Job item:
Continue the text about the early settlement of Shepherdstown from the point where it stops.

Document section:
········

Colonial settlers began their migration into the northern end of the Shenandoah Valley in the early 1700s. Many crossed the Potomac River at Pack Horse Ford, about one mile downriver from the modern site of Shepherdstown. There, Native American tribes once clashed at what was then part of the Warrior Path. Later it was known as the Great Philadelphia Wagon Road, a major north-south connector of colonial and early America.
The colony of Virginia began issuing Valley land grants in the 1730s, but settlers in the area of what became Shepherdstown had arrived earlier, perhaps before 1720. In 1734, Thomas Shepherd took up a tract of 222 acres on the south side of the Potomac, along the Falling Spring Branch, now known as Town Run. For a brief time the settlement there was called Pack Horse Ford or Swearingen’s Ferry. In 1762, the Virginia Assembly established the town as Mecklenburg. As the sole trustee, Shepherd retained chief responsibility for its government. Later 18th century enactments granted self government, enlarged the town limits, and changed the name to Shepherd’s Town. After the Civil War, the name became Shepherdstown.

········

Information provided:
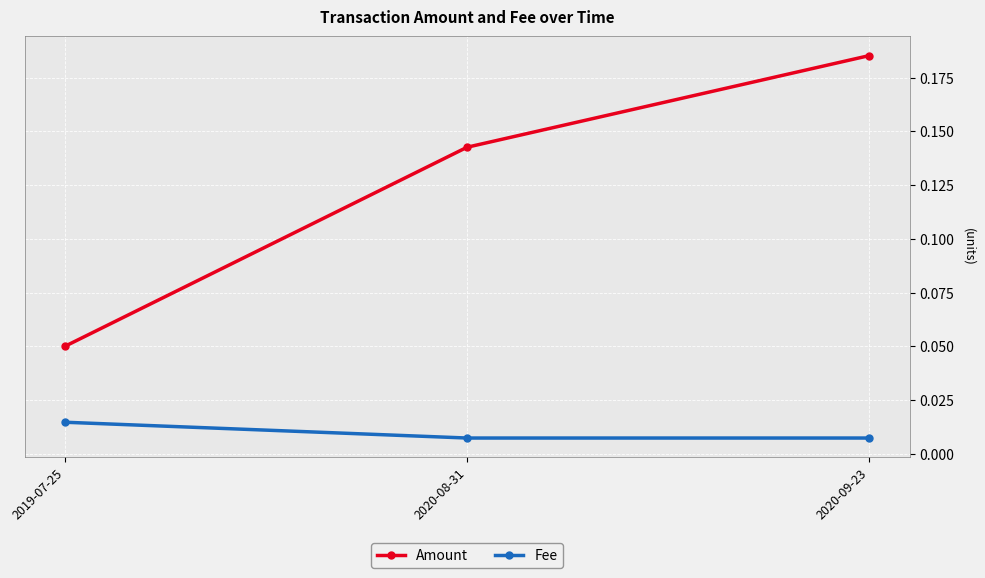

Is the value of Fee at 2020-08-31 greater than the value of Amount at 2020-08-31?

No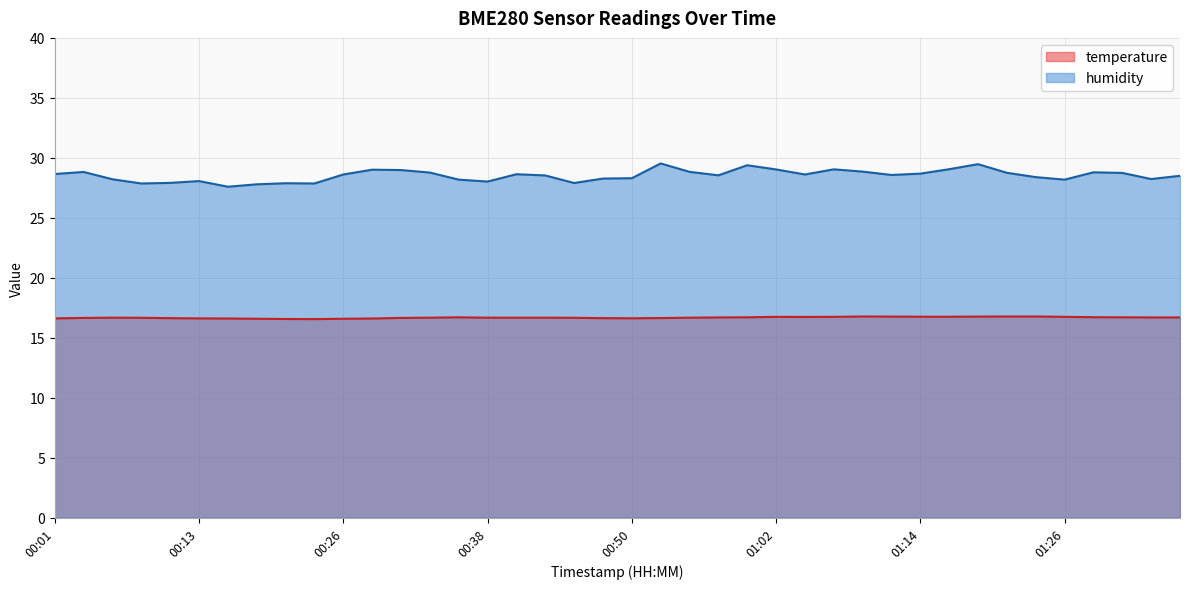

The value of humidity at 00:26 is 19.4. True or false?

False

········

Task result:
More than twenty natural springs feed Town Run before it enters the south end of town. The Run rarely floods and never runs dry; it meanders through backyards, under houses, across alleys and beneath five streets before it rushes downward to the Potomac. To early settlers the stream provided water for domestic purposes and fire fighting as well as fish for the table. Most important, it powered the shops of millers, tanners, potters, smiths, and other artisans. As a result, on the eve of the American Revolution, the town thrived. A busy waterfront on the Potomac and workshops on Town Run complemented growing farms beyond the town. Mecklenburg had grown to 1,000 inhabitants and had a ferry crossing the river to Maryland. Being near Pack Horse Ford gave the town a strategic location on the Great Philadelphia Wagon Road. With the official blessing of the Virginia Assembly, Mecklenburg residents celebrated two annual fairs “for the sale and vending of all manner of cattle, victuals, provisions, goods, wares, and merchandise whatsoever.”
In the summer of 1775, the Continental Congress issued a call for volunteer rifle companies from Virginia, Maryland, and Pennsylvania to come to the aid of embattled Boston. Captain Hugh Stephenson filled the ranks of his 100 man company from around Mecklenburg. The troops departed from Morgan’s Spring, about one-half mile south of the town limits, in mid-July. This famous “Beeline March” covered 600 miles in 24 days as the marchers hastened to help fellow colonists threatened by George III’s Redcoats.
The town contributed liberally to the cause of American independence. Its cemeteries contain at least thirty-eight Revolutionary veterans, a measure of the town’s military involvement. Citizens also supplied clothing, wagons, saddles, and other items for military use.
After the Revolution, the little river town continued to flourish, though the War left many widows and orphans, and some veterans moved west to take up land grants. On December 3, 1787, a historic moment during the critical days of the early republic, James Rumsey conducted a successful trial of a steamboat. A large gathering of townspeople and notables witnessed the event from the banks and bluffs of the Potomac River. A few months later, Abraham Shepherd provided riverfront land and facilities for the Mecklenburg Warehouse, a tobacco inspection facility approved by the Virginia General Assembly in 1788.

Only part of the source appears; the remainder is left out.